Over the years, China has built up its 'Made in China' manufacturing capabilities with a full value chain, but also its gigantic market. China’s industrial might provides tremendous use cases for AI, 5G and the internet of things (IoT) - for example, smart manufacturing, smart cities and smart grids, all of which produce abundant data which can be used to further enhance these smart solutions.

The US continues to hold its leading position in advanced research in many emerging technologies, including in the pharmaceutical and biotech industries that can help treat coronavirus. These sectors needs to find use cases and markets to maximize their value. However, some worry that deploying US technology in China may enhance China’s industrial competitiveness further. Think about China’s gigantic urbanization process over the past decades, which has provided a vast experimental field for international architects, leading to an explosion in flamboyantly beautiful airports, stadiums and skyscrapers across China.

Additionally, the US and China have vast differences in historical heritage, culture and values, which may impact how those technologies are utilized and governed. Further, many emerging technologies could be used in both commercial and strategic areas, leading to possible concerns around the ramifications for security.

Confirmed cases of COVID-19 in the US and China as of 22 May
Confirmed cases of COVID-19 in the US and China as of 22 May Image: Our World in Data

These risks pose new challenges for policy-makers. One, competing for supremacy. But does supremacy mean one side gaining more or the other side losing more? Two, prioritizing economics and security. Clearly, there is a delicate balance between protecting security and optimizing economic growth, and it needs to be thought out and executed with wisdom and foresight. Even though the new United States Strategic Approach To China, released on 20 May 2020, lays out a competitive roadmap, it does not rule out cooperation completely.

COVID-19 is accelerating this new round of digital transformation and industrial revolutions worldwide. Designing new frameworks to co-exist and exploring new shared interests must be key to maintain the world’s open innovation ecosystem. Competition and cooperation are not contradictory; cooperation is embedded in the very idea of competition. Robust competition leads to speedy advancement and heightened prosperity. Disengagement or building barriers could risk disintegrating of the global innovation ecosystem—or being left out of the system, harming both self interest and the eco-system as a whole.

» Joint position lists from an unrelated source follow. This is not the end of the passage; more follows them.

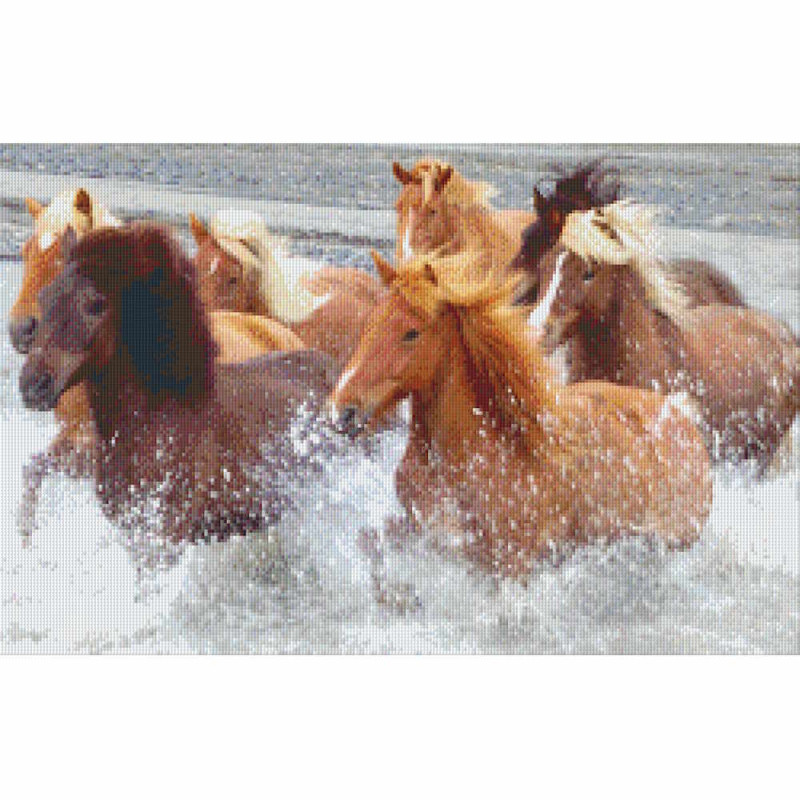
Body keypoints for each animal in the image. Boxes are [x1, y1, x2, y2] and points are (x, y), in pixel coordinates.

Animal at [329, 250, 712, 576]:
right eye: (368, 323)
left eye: (411, 333)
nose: (341, 411)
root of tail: (680, 416)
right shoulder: (423, 532)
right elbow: (372, 544)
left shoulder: (506, 563)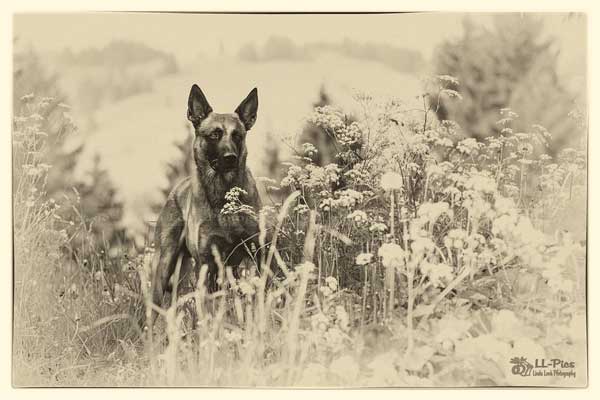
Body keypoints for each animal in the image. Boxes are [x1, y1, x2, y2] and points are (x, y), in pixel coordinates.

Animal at [151, 84, 262, 312]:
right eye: (214, 135)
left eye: (237, 135)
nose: (231, 158)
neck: (223, 197)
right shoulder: (206, 264)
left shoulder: (253, 253)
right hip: (164, 266)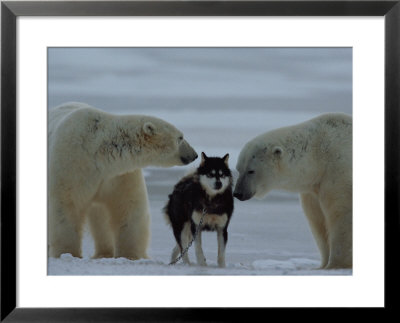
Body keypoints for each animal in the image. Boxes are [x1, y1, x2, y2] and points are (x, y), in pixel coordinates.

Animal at [48, 104, 198, 260]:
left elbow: (129, 205)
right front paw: (67, 253)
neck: (99, 149)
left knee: (101, 217)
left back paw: (104, 253)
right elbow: (66, 206)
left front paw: (130, 255)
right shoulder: (72, 164)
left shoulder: (119, 175)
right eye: (180, 137)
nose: (194, 155)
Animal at [233, 112, 352, 270]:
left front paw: (336, 264)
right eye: (239, 169)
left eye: (251, 170)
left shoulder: (339, 171)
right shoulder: (314, 186)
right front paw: (321, 266)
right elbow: (317, 220)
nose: (238, 193)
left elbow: (343, 212)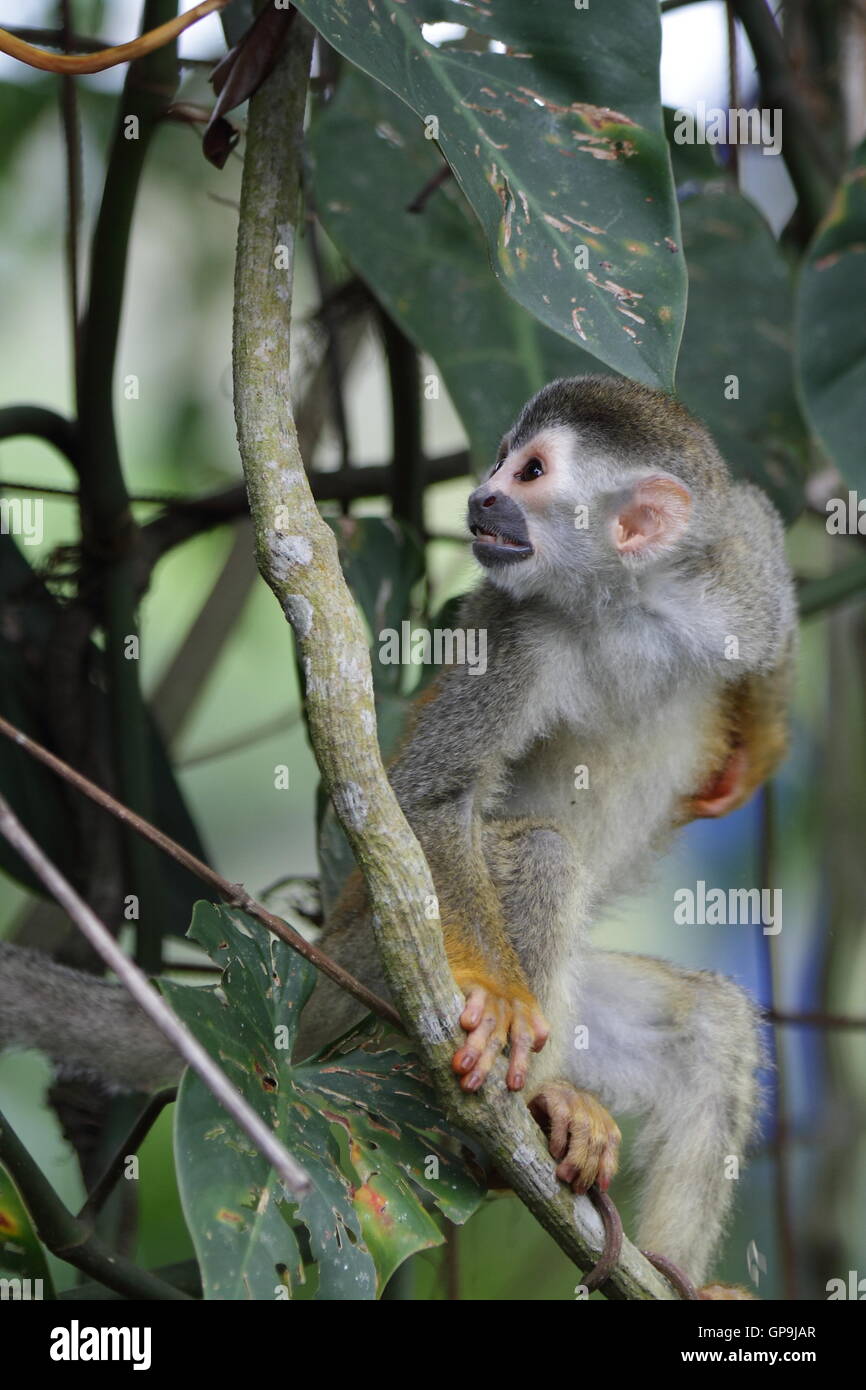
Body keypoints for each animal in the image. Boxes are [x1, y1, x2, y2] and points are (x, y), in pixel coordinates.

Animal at [0, 375, 795, 1295]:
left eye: (529, 471)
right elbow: (432, 804)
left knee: (714, 1025)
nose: (481, 496)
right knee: (537, 855)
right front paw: (508, 1003)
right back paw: (531, 1111)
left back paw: (672, 1268)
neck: (619, 605)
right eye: (501, 460)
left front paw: (757, 742)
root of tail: (316, 960)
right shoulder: (511, 633)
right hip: (377, 977)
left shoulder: (735, 575)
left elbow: (769, 580)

Fortunately, technological advancement in general is a virtuous cycle, with both local and global benefits. Each country’s science and technology input could contribute to the overall advance of scientific discovery and technology advancement of humanity, as well as the global effort to address environmental, public health and natural disasters, as well as other challenges such as cybersecurity. Defining multilateral standards around adoption, ethics and accountability for emerging technologies also requires collaborative efforts to ensure global compatibility, efficiency and interoperability.

We should feel fortunate that we are witnessing another revolution in human history - one whose benefits we can reap in both our professional and personal lives. This will only happen, however, if our leaders can master the art of competing for prosperity while finding new common interests on which to collaborate. This is the art of new leadership.